Task prompt: Excluding pictures, give the entries again exactly as they appear.

Saved data entries:
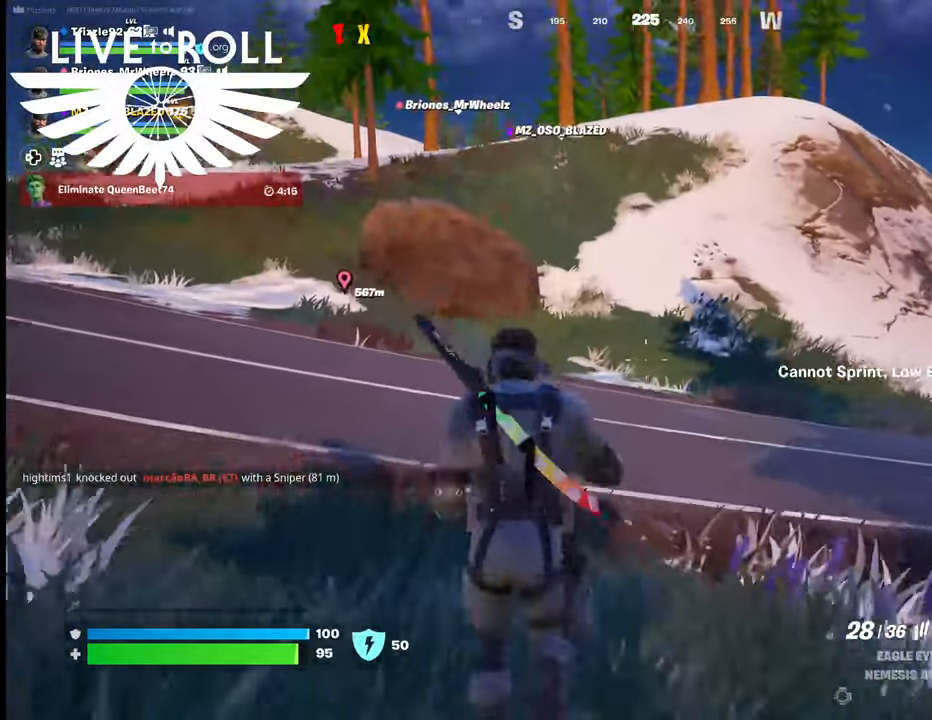
{"buttons": [], "left_stick": "up", "right_stick": "center", "events": []}
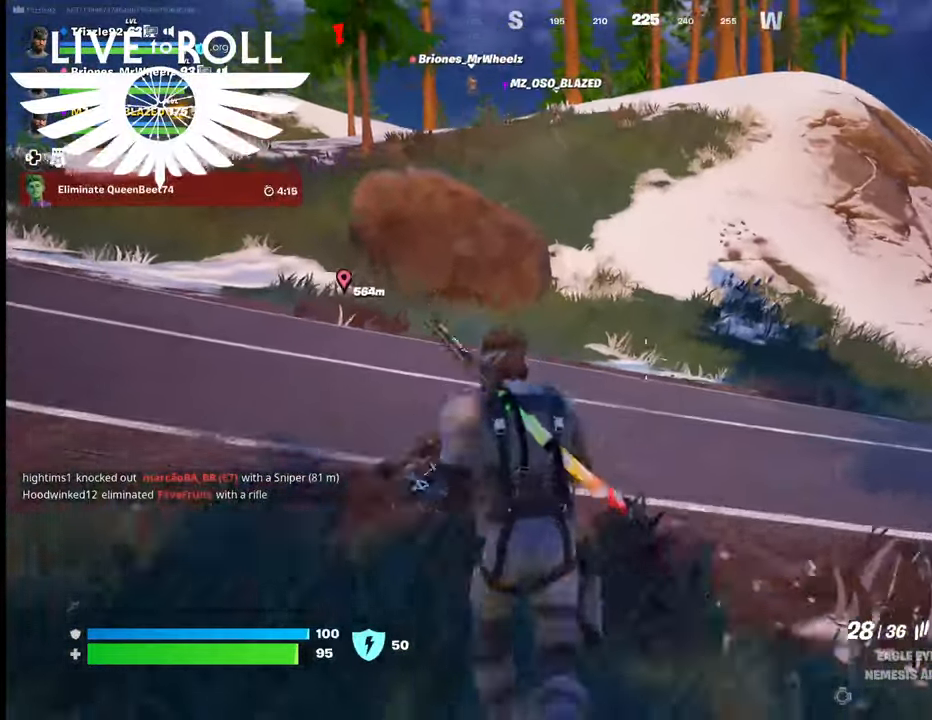
{"buttons": [], "left_stick": "up", "right_stick": "center", "events": []}
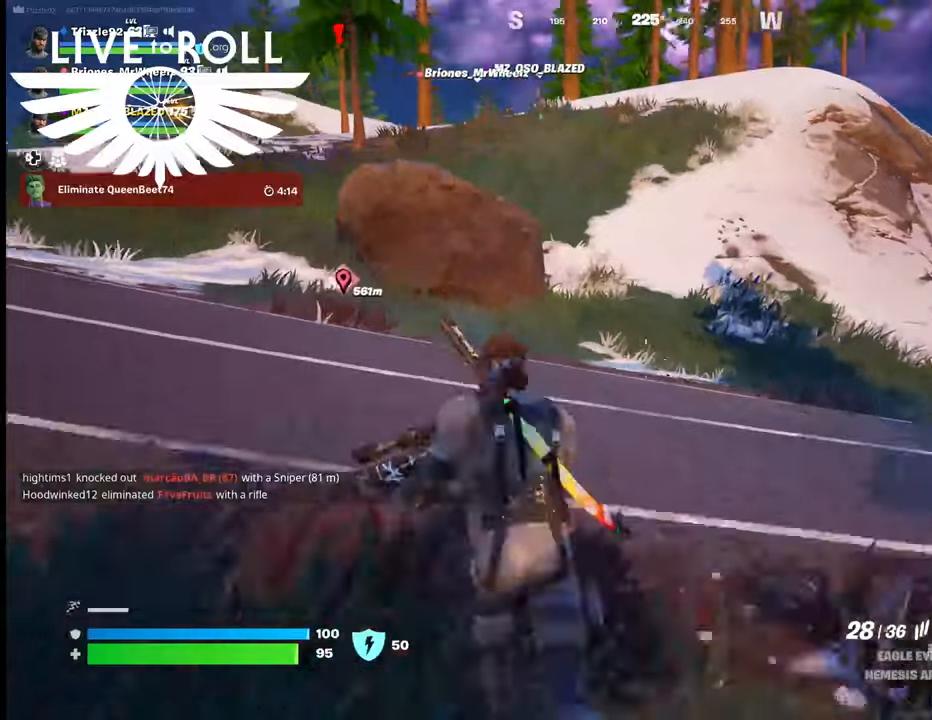
{"buttons": [], "left_stick": "up", "right_stick": "center", "events": []}
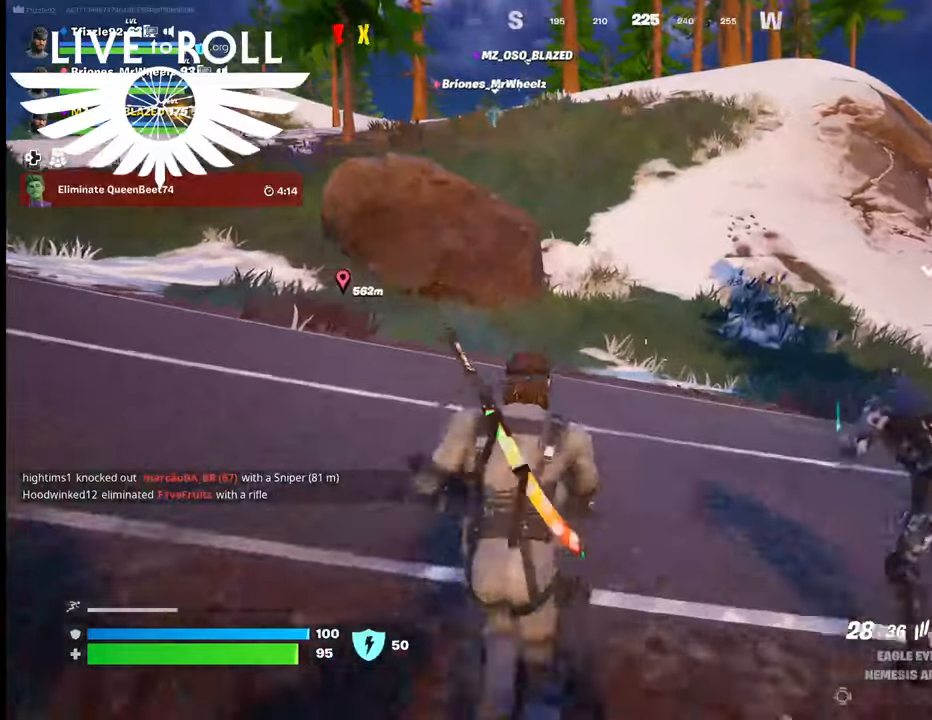
{"buttons": [], "left_stick": "up", "right_stick": "center", "events": []}
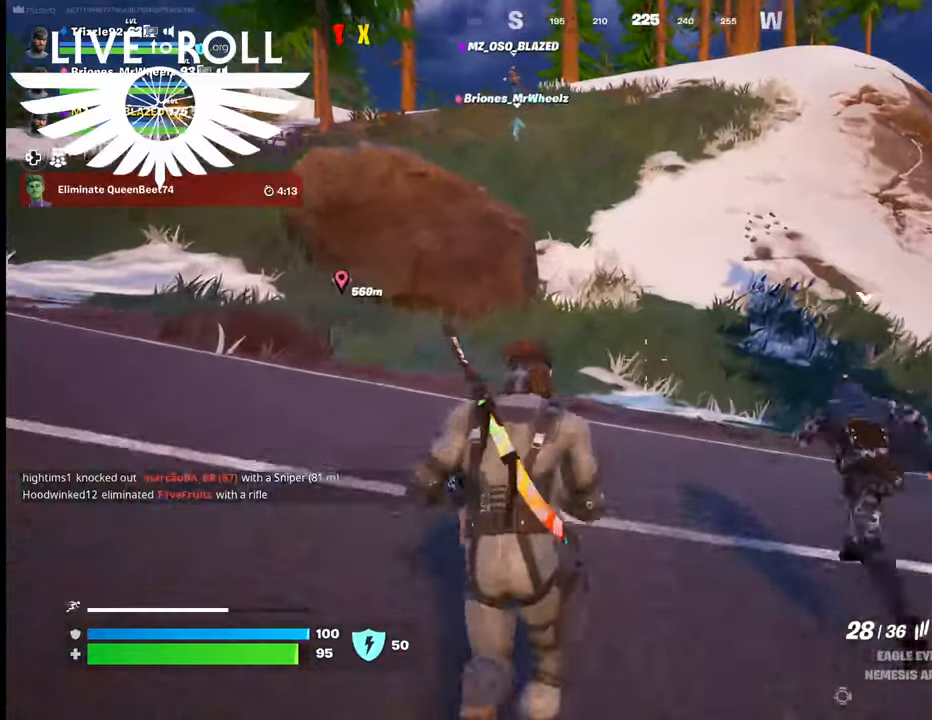
{"buttons": [], "left_stick": "up", "right_stick": "center", "events": []}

Response to the task:
{"buttons": [], "left_stick": "up", "right_stick": "center", "events": []}
{"buttons": [], "left_stick": "up", "right_stick": "center", "events": []}
{"buttons": [], "left_stick": "up", "right_stick": "center", "events": []}
{"buttons": [], "left_stick": "up", "right_stick": "center", "events": []}
{"buttons": [], "left_stick": "up", "right_stick": "center", "events": []}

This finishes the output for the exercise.